13 September 2017
When I was working with Kafka I did a lot of research on event-driven messaging and event based architecture .While doing this research I stumbled upon Apache NiFi ,which helps to create complex data flows for a distributed or Internet of Things(IOT) based application .I decided to do this write up which introduces NiFi which will be a key player in the IOT based applicatios in the future .
Apache NiFi is an open source tool for automating and managing the flow of data between systems (Databases, Sensors, Hadoop, Data Platform and other sources). It solves the problem of real-time collecting and transporting data from multitude data sources and also provides interactive user interface and control of live flows with full and automated data provenance.
It is data source agnostic, supporting disparate and distributed sources of differing formats, schemas, protocols, speeds and sizes such as machines, geo location devices, click streams, files, social feeds, log files and videos and more. It is configurable plumbing for moving data around, similar to how Fedex, UPS or other courier/ delivery services move parcels around. And just like those services, Apache NiFi allows you to trace your data in real-time, just like you could trace a delivery.
This project is written using flow based programming using Java and provides a web-based user interface to manage data flows in real-time. NiFi provides the data acquisition, simple event processing, transport and delivery mechanism designed to accommodate the diverse data-flows generated by a world of connected people, systems, and things. This project was a classified project United States National Security Agency (NSA) for 8 years and was named as Niagrafiles. NSA made this application open-source through Apache Source Foundation in 2014 via its technology transfer program.
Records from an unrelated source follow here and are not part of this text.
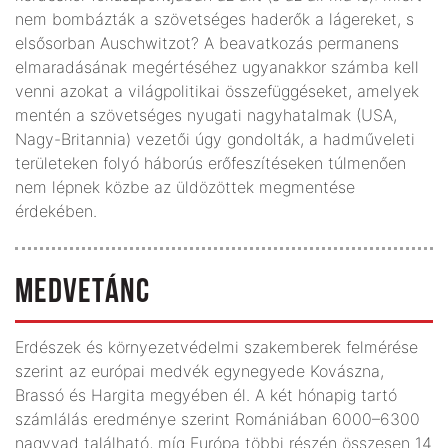
nem bombázták a szövetséges haderők a lágereket, s
elsősorban Auschwitzot? A beavatkozás permanens
elmaradásának megértéséhez ugyanakkor számba kell
venni azokat a világpolitikai összefüggéseket, amelyek
mentén a szövetséges nyugati nagyhatalmak (USA,
Nagy-Britannia) vezetői úgy gondolták, a hadműveleti
területeken folyó háborús erőfeszítéseken túlmenően
nem lépnek közbe az üldözöttek megmentése
érdekében.
MEDVETÁNC
Erdészek és környezetvédelmi szakemberek felmérése
szerint az európai medvék egynegyede Kovászna,
Brassó és Hargita megyében él. A két hónapig tartó
számlálás eredménye szerint Romániában 6000–6300
nagyvad található, míg Európa többi részén összesen 14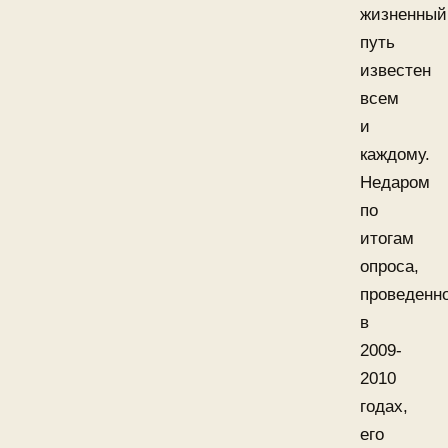
жизненный
путь
известен
всем
и
каждому.
Недаром
по
итогам
опроса,
проведенн
в
2009-
2010
годах,
его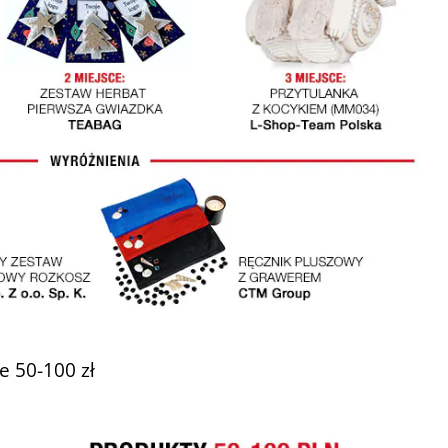
e 50-100 zł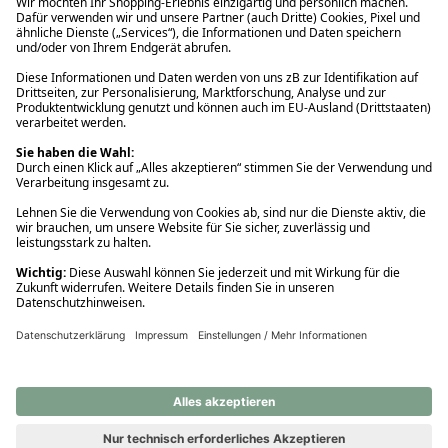
Ups! Da ist etwas schiefgelaufen. Bitte die Seite neu laden oder
nochmals versuchen.
Ups! Da ist etwas schiefgelaufen. Bitte die Seite neu laden oder
nochmals versuchen.
Ups! Da ist etwas schiefgelaufen. Bitte die Seite neu laden oder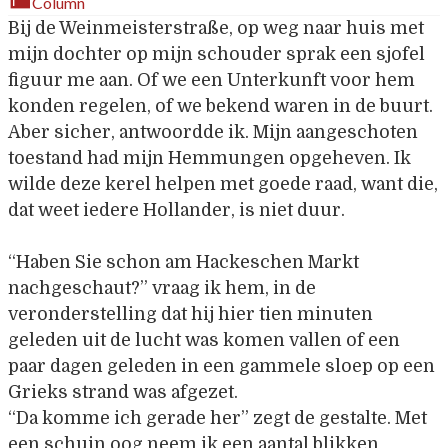
Column
Bij de Weinmeisterstraße, op weg naar huis met
mijn dochter op mijn schouder sprak een sjofel
figuur me aan. Of we een Unterkunft voor hem
konden regelen, of we bekend waren in de buurt.
Aber sicher, antwoordde ik. Mijn aangeschoten
toestand had mijn Hemmungen opgeheven. Ik
wilde deze kerel helpen met goede raad, want die,
dat weet iedere Hollander, is niet duur.
“Haben Sie schon am Hackeschen Markt
nachgeschaut?” vraag ik hem, in de
veronderstelling dat hij hier tien minuten
geleden uit de lucht was komen vallen of een
paar dagen geleden in een gammele sloep op een
Grieks strand was afgezet.
“Da komme ich gerade her” zegt de gestalte. Met
een schuin oog neem ik een aantal blikken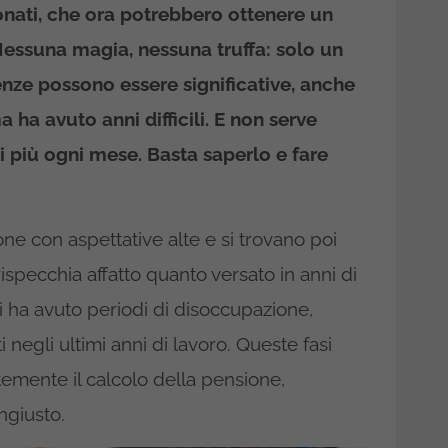
nati, che ora potrebbero ottenere un
essuna magia, nessuna truffa: solo un
enze possono essere significative, anche
ha avuto anni difficili. E non serve
i più ogni mese. Basta saperlo e fare
ne con aspettative alte e si trovano poi
specchia affatto quanto versato in anni di
 ha avuto periodi di disoccupazione,
i negli ultimi anni di lavoro. Queste fasi
temente il calcolo della pensione,
ngiusto.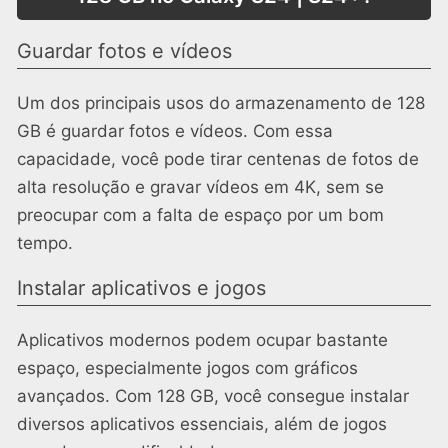
Guardar fotos e vídeos
Um dos principais usos do armazenamento de 128
GB é guardar fotos e vídeos. Com essa
capacidade, você pode tirar centenas de fotos de
alta resolução e gravar vídeos em 4K, sem se
preocupar com a falta de espaço por um bom
tempo.
Instalar aplicativos e jogos
Aplicativos modernos podem ocupar bastante
espaço, especialmente jogos com gráficos
avançados. Com 128 GB, você consegue instalar
diversos aplicativos essenciais, além de jogos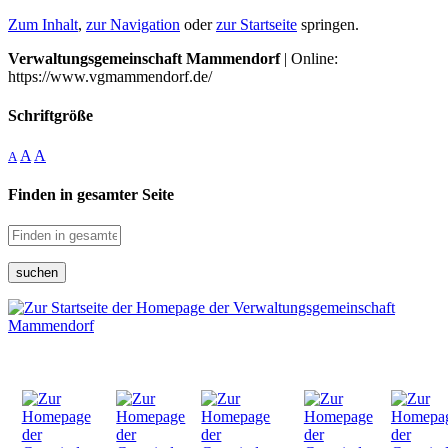
Zum Inhalt
,
zur Navigation
oder
zur Startseite
springen.
Verwaltungsgemeinschaft Mammendorf
| Online:
https://www.vgmammendorf.de/
Schriftgröße
A
A
A
Finden in gesamter Seite
suchen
NiFi is used for data ingestion to pull data into NiFi, from numerous different data sources and create FlowFiles. It can process extremely large data ,extremely large data sets ,extremely small data with high rates and variable sized data. It can be used for various use cases some of which are given below.
Both Apache NiFi and Apache Kafka provide a broker to connect producers and consumers but they do so in a way that is quite different from one another and complementary when looking holistically at what it takes to connect the enterprise. With Kafka the logic of the dataflow lives in the systems that produce data and systems that consume data. NiFi decouples the producer and consumer further and allows as much of the dataflow logic as possible or desired to live in a broker itself.This is why NiFi has interactive command and control to effect immediate change and why NiFi offers the processor API to operate on, alter, and route the data streams as they flow. It is also why NiFi provides powerful back-pressure and congestion control features. The model NiFi offers means you do have a point of central control with distributed execution, where you can address cross cutting concerns, where you can tackle things like compliance checks and tracking which you would not want on the producer/consumers. There are of course many other aspects to discuss but sticking to the ideas raised in the thread so far here is a response for a few of them.
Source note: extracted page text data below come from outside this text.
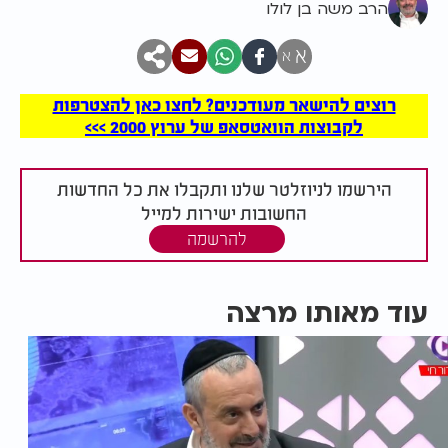
הרב משה בן לולו
א
א
רוצים להישאר מעודכנים? לחצו כאן להצטרפות
לקבוצות הוואטסאפ של ערוץ 2000 >>>
הירשמו לניוזלטר שלנו ותקבלו את כל החדשות
החשובות ישירות למייל
להרשמה
עוד מאותו מרצה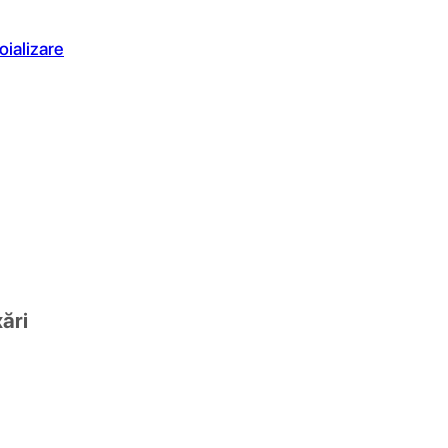
oializare
xări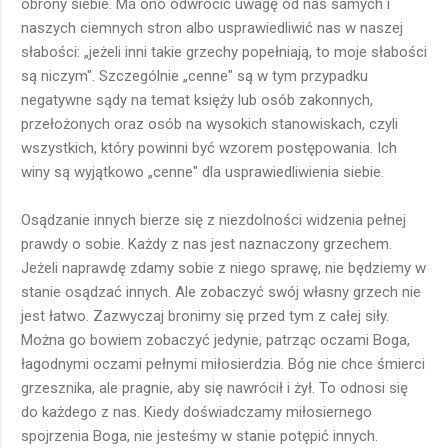
obrony siebie. Ma ono odwrócić uwagę od nas samych i
naszych ciemnych stron albo usprawiedliwić nas w naszej
słabości: „jeżeli inni takie grzechy popełniają, to moje słabości
są niczym". Szczególnie „cenne" są w tym przypadku
negatywne sądy na temat księży lub osób zakonnych,
przełożonych oraz osób na wysokich stanowiskach, czyli
wszystkich, który powinni być wzorem postępowania. Ich
winy są wyjątkowo „cenne" dla usprawiedliwienia siebie.
Osądzanie innych bierze się z niezdolności widzenia pełnej
prawdy o sobie. Każdy z nas jest naznaczony grzechem.
Jeżeli naprawdę zdamy sobie z niego sprawę, nie będziemy w
stanie osądzać innych. Ale zobaczyć swój własny grzech nie
jest łatwo. Zazwyczaj bronimy się przed tym z całej siły.
Można go bowiem zobaczyć jedynie, patrząc oczami Boga,
łagodnymi oczami pełnymi miłosierdzia. Bóg nie chce śmierci
grzesznika, ale pragnie, aby się nawrócił i żył. To odnosi się
do każdego z nas. Kiedy doświadczamy miłosiernego
spojrzenia Boga, nie jesteśmy w stanie potępić innych.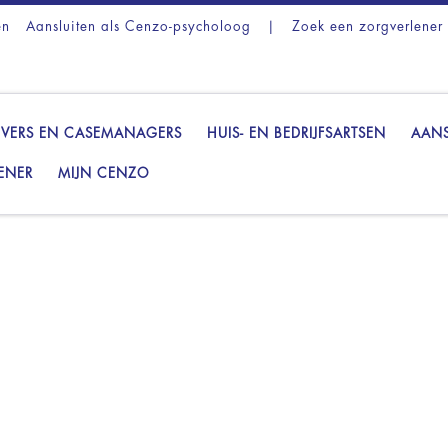
en
Aansluiten als Cenzo-psycholoog
|
Zoek een zorgverlener
VERS EN CASEMANAGERS
HUIS- EN BEDRIJFSARTSEN
AANS
ENER
MIJN CENZO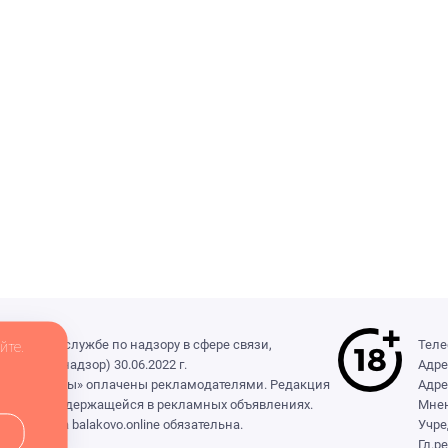
деральной службе по надзору в сфере связи,
Теле
йте.
(Роскомнадзор) 30.06.2022 г.
Адре
ры», «Выборы» оплачены рекламодателями. Редакция
Адре
формации, содержащейся в рекламных объявлениях.
Мнен
сылка на balakovo.online обязательна.
Учре
Гл.р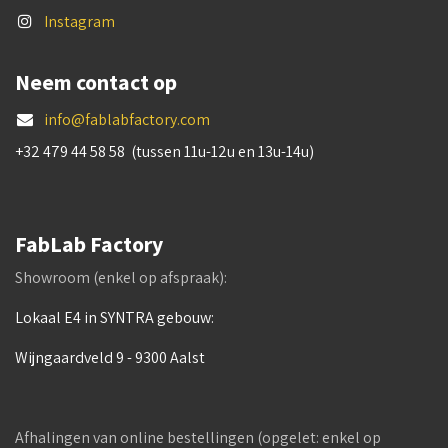
Instagram
Neem contact op
info@fablabfactory.com
+32 479 44 58 58 (tussen 11u-12u en 13u-14u)
FabLab Factory
Showroom (enkel op afspraak):
Lokaal E4 in SYNTRA gebouw:
Wijngaardveld 9 - 9300 Aalst
Afhalingen van online bestellingen (opgelet: enkel op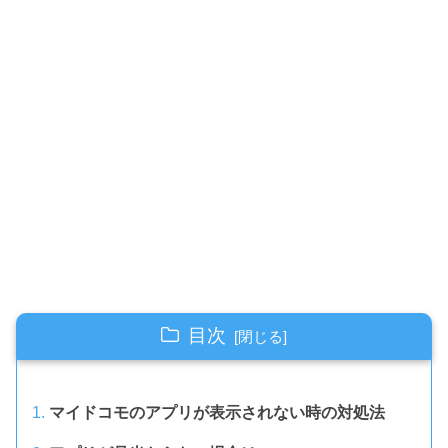
目次
マイドコモのアプリが表示されない時の対処法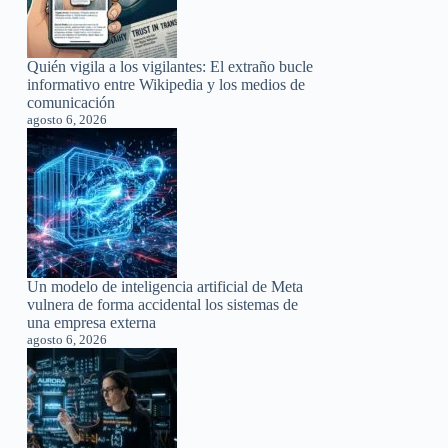
Quién vigila a los vigilantes: El extraño bucle
informativo entre Wikipedia y los medios de
comunicación
agosto 6, 2026
Un modelo de inteligencia artificial de Meta
vulnera de forma accidental los sistemas de
una empresa externa
agosto 6, 2026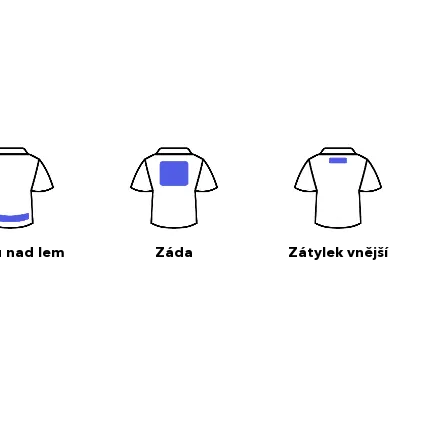
 nad lem
Záda
Zátylek vnější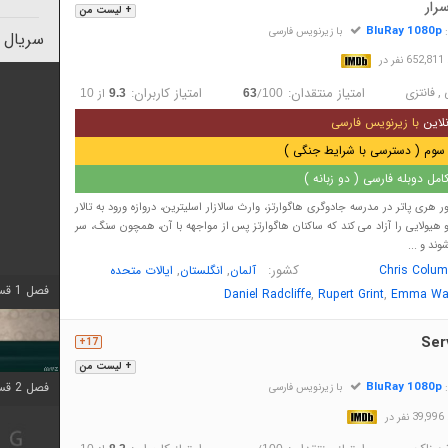
سرار
+ لیست من
BluRay 1080p
:
با زیرنویس فارسی
سریال 
در
,
فانتزی
امتیاز منتقدان:
امتیاز کاربران:
/
از
10
9.3
63
100
لاین
با زیرنویس فارسی
سوم ( دسترسی با شرایط جنگی )
مل دوبله فارسی ( دو زبانه )
ری پاتر در مدرسه جادوگری هاگوارتز، وارث سالازار اسلیترین، دروازه ورود به تالار
و هیولایی را آزاد می کند که ساکنان هاگوارتز پس از مواجهه با آن، همچون سنگ، سر
د و ...
کشور:
,
,
Chris Colu
آلمان
انگلستان
ایالات متحده
فصل 1 قسمت 4 اضافه شد
,
,
Daniel Radcliffe
Rupert Grint
Emma Wa
Ser
17+
+ لیست من
BluRay 1080p
فصل 2 قسمت 1 اضافه شد
:
با زیرنویس فارسی
در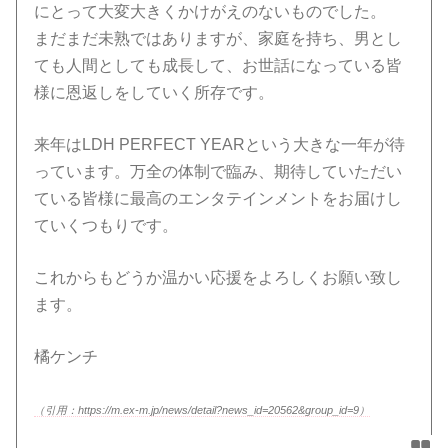
にとって大変大きくかけがえのないものでした。
まだまだ未熟ではありますが、家庭を持ち、男とし
ても人間としても成長して、お世話になっている皆
様に恩返しをしていく所存です。
来年はLDH PERFECT YEARという大きな一年が待
っています。万全の体制で臨み、期待していただい
ている皆様に最高のエンタテインメントをお届けし
ていくつもりです。
これからもどうか温かい応援をよろしくお願い致し
ます。
橘ケンチ
（引用：https://m.ex-m.jp/news/detail?news_id=20562&group_id=9）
In terms of this data ingestion Pattern ,Kafka producers push data to Kafka broker and Kafka consumer pull data from Kafka broker.Though it is a clean and scalable model ,it requires that system to accept and follow that protocol. In Contrast NiFi does not have that specific protocol . It supports both push/pull data ingestion pattern to get data in and out of NiFi
On the data plane NiFi does not offer distributed data durability today as Kafka does. As Lars pointed out the NiFi community is adding distributed durability but the value of it for NiFi’s use cases will be less vital than it is for Kafka as NiFi isn’t holding the data for the arbitrary consumer pattern that Kafka supports. If a NiFi node goes down the data is delayed while it is down. Avoiding data loss though is easily solved thanks to tried and true RAID or distributed block storage. NiFi’s control plane does already provide high availability as the cluster manager and even multiple nodes in a cluster can be lost while the live flow can continue operating normally.
Kafka offers an impressive balance of both high throughput and low latency. But comparing performance of Kafka and NiFi is not very meaningful given that they do very different things. It would be best to discuss performance tradeoffs in the context of a particular use case.